#### AVAILABLE DATA:
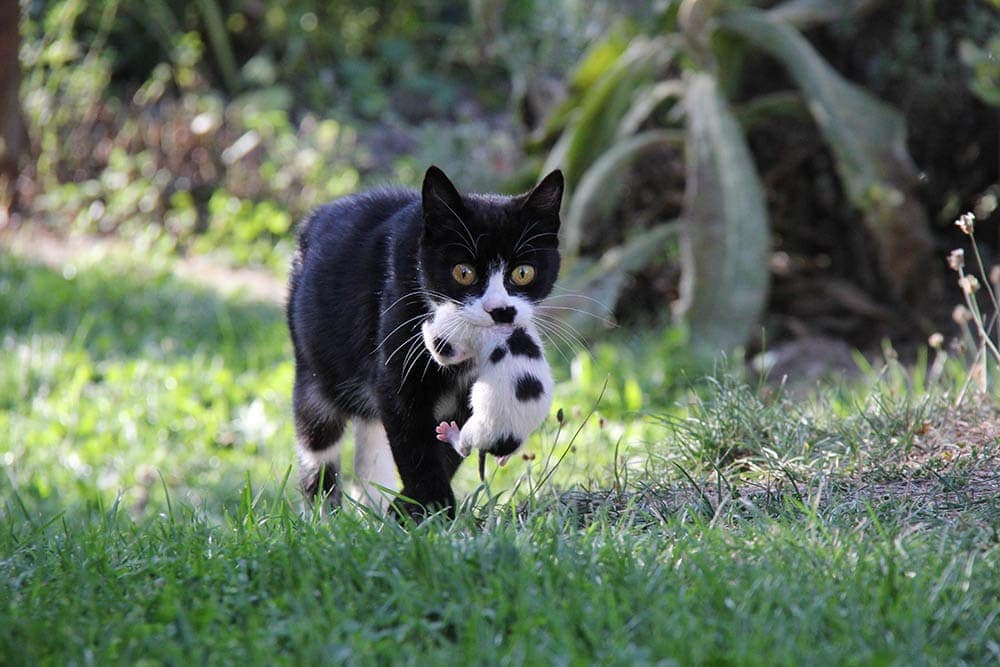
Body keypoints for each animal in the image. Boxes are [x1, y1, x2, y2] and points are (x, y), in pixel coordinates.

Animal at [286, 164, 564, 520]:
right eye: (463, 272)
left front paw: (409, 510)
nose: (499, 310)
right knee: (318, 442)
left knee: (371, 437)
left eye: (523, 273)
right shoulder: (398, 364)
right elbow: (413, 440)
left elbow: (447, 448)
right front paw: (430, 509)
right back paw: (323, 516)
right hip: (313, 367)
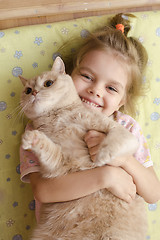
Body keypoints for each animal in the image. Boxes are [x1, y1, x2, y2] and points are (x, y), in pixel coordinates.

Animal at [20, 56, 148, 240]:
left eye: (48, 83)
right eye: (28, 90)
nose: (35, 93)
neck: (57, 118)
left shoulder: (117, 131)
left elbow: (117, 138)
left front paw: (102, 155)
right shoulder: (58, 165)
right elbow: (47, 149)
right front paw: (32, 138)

* * *

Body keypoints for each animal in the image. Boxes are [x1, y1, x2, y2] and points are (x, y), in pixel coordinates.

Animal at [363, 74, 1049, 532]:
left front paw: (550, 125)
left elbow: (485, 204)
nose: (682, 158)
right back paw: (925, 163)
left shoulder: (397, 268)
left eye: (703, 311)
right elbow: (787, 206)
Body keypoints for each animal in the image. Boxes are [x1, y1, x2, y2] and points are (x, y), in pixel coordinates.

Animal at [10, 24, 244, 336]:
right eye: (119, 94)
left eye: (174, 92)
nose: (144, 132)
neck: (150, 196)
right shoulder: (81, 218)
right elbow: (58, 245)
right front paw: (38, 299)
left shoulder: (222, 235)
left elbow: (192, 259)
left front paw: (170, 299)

==

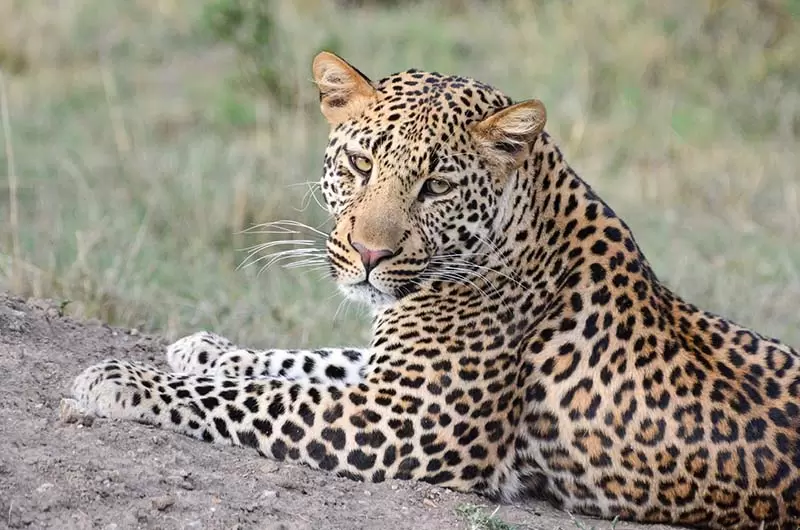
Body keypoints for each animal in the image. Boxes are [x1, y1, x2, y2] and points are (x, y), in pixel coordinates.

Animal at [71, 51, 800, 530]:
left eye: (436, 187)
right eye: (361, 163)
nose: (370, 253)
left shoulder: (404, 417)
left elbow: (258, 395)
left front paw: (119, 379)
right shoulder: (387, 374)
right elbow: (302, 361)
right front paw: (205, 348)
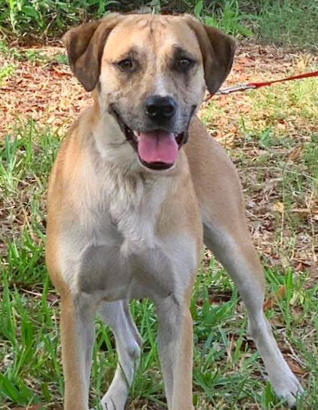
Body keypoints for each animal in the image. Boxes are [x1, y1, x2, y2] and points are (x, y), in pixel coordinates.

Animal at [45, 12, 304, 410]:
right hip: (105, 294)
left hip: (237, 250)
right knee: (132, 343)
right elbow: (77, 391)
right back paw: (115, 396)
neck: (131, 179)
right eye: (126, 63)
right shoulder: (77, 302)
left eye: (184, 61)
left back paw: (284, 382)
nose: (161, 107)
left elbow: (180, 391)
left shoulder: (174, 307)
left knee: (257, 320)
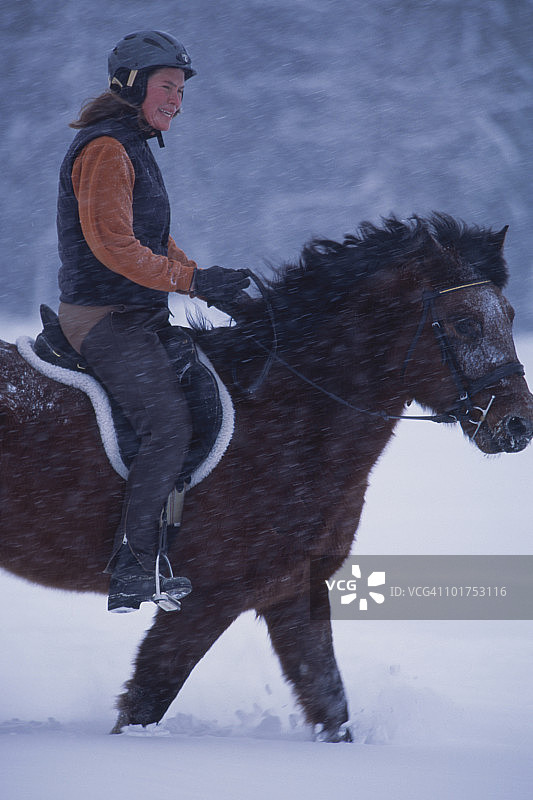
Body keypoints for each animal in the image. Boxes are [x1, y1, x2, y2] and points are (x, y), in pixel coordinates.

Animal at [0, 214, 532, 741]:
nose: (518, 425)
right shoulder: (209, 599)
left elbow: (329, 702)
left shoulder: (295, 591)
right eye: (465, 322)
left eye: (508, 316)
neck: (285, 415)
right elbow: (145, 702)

#### TASK OBJECTIVE:
Among the entries above, take the line with "right knee: (318, 442)", the line with "right front paw: (32, 138)", and all the lines between them, and restate them word for word without pictures.

#### YOUR SOLUTION:
right knee: (318, 442)
left knee: (371, 437)
left eye: (523, 273)
right shoulder: (398, 364)
right elbow: (413, 440)
left elbow: (447, 448)
right front paw: (430, 509)
right back paw: (323, 516)
right hip: (313, 367)
Body keypoints for each animal in the image. Boxes are [x1, y1, x2, y2] and points are (x, y), in pixel coordinates.

Animal at [20, 56, 148, 240]:
left eye: (48, 83)
right eye: (28, 90)
nose: (35, 93)
neck: (57, 118)
left shoulder: (117, 131)
left elbow: (117, 138)
left front paw: (102, 155)
right shoulder: (58, 165)
right elbow: (47, 149)
right front paw: (32, 138)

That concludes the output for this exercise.